Exercise aim: Please reproduce the entry about facing one's own face in mirrors and portraits, word for word and in full.

Passage:
::::::::

Wednesday, August 17, 2005

Encounters with My Face

I wonder how many people there are in the world - women anyway - who like the way their face looks. Years ago I worked with a woman that I thought was too beautiful to be real - we were both in our twenties then. Now I think, who isn’t beautiful at 24? But one time in the ladies room I noticed Barb didn’t look in the mirror. I made some dumb comment about it and she said, “I can’t stand looking at that mess.” I was absolutely stunned. She was gorgeous! What mess?

When I was in art school we often took turns sitting for one another in portrait classes. I never liked doing that and was always very reluctant to look at the results. Once, when given the assignment to paint a self-portrait in oil, I chose a relatively small canvas and painted my face straight on, filling up the whole canvas. My teacher said it was a “defiant” painting but he liked the boldness of it.

Defiant and bold. Well, I guess it could have been a worse critique.

A couple weeks ago I was at a painting demonstration in the parking lot of the North Shore Arts Association. It was early on a Saturday, my hair was a wild mess as always, I wore no makeup (as usual), and was just wearing a plain white T-shirt. Another artist attending the demonstration took a picture of me. She said she liked my face and wanted to paint me. Oh no.

Some days later she emailed a photo of the painting she did. I wasn’t sure I wanted to look at it but she is a talented painter and a lovely person and I was sure her natural graciousness would come through in the work. When I opened the photo my first thought was “Oh God! She painted my mother!!!”

::::::::

Dataset content:
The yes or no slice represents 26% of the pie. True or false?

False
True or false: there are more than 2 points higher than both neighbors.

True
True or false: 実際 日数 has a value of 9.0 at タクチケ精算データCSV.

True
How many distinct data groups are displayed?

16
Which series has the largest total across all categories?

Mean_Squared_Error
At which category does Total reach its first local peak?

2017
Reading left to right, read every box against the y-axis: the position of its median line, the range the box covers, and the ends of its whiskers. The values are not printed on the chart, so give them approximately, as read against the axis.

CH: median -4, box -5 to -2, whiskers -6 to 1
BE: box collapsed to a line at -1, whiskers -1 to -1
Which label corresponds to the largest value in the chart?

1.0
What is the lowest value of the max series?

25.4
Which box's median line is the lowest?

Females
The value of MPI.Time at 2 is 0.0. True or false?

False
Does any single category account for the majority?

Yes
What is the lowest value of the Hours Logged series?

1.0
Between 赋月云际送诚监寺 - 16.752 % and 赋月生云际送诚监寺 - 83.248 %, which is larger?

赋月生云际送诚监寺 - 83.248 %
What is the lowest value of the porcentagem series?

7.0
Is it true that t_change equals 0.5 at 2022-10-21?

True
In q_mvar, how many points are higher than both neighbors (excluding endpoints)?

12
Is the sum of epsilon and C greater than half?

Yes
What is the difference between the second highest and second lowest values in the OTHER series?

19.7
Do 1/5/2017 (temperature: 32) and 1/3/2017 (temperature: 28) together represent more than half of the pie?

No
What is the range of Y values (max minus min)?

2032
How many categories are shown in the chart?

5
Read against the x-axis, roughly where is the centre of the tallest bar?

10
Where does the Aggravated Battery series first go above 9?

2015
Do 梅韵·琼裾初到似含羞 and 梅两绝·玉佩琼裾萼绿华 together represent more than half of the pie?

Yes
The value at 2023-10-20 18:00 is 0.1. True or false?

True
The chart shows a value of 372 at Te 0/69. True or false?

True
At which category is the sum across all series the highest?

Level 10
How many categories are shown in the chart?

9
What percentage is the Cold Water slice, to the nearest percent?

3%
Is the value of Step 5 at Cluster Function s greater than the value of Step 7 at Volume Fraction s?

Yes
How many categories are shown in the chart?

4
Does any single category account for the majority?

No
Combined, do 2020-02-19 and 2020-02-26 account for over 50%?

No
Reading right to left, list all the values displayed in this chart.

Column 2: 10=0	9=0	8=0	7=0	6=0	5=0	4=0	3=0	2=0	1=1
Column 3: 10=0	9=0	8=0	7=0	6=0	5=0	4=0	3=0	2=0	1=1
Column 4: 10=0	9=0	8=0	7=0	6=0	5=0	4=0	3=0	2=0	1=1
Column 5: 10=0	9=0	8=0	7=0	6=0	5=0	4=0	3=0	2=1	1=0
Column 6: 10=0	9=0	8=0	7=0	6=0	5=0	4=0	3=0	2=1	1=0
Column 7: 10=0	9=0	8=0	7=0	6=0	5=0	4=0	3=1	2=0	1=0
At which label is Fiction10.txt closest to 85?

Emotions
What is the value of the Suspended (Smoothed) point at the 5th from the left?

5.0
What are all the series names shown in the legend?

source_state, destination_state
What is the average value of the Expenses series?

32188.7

::::::::

Answer box:
Wednesday, August 17, 2005

Encounters with My Face

I wonder how many people there are in the world - women anyway - who like the way their face looks. Years ago I worked with a woman that I thought was too beautiful to be real - we were both in our twenties then. Now I think, who isn’t beautiful at 24? But one time in the ladies room I noticed Barb didn’t look in the mirror. I made some dumb comment about it and she said, “I can’t stand looking at that mess.” I was absolutely stunned. She was gorgeous! What mess?

When I was in art school we often took turns sitting for one another in portrait classes. I never liked doing that and was always very reluctant to look at the results. Once, when given the assignment to paint a self-portrait in oil, I chose a relatively small canvas and painted my face straight on, filling up the whole canvas. My teacher said it was a “defiant” painting but he liked the boldness of it.

Defiant and bold. Well, I guess it could have been a worse critique.

A couple weeks ago I was at a painting demonstration in the parking lot of the North Shore Arts Association. It was early on a Saturday, my hair was a wild mess as always, I wore no makeup (as usual), and was just wearing a plain white T-shirt. Another artist attending the demonstration took a picture of me. She said she liked my face and wanted to paint me. Oh no.

Some days later she emailed a photo of the painting she did. I wasn’t sure I wanted to look at it but she is a talented painter and a lovely person and I was sure her natural graciousness would come through in the work. When I opened the photo my first thought was “Oh God! She painted my mother!!!”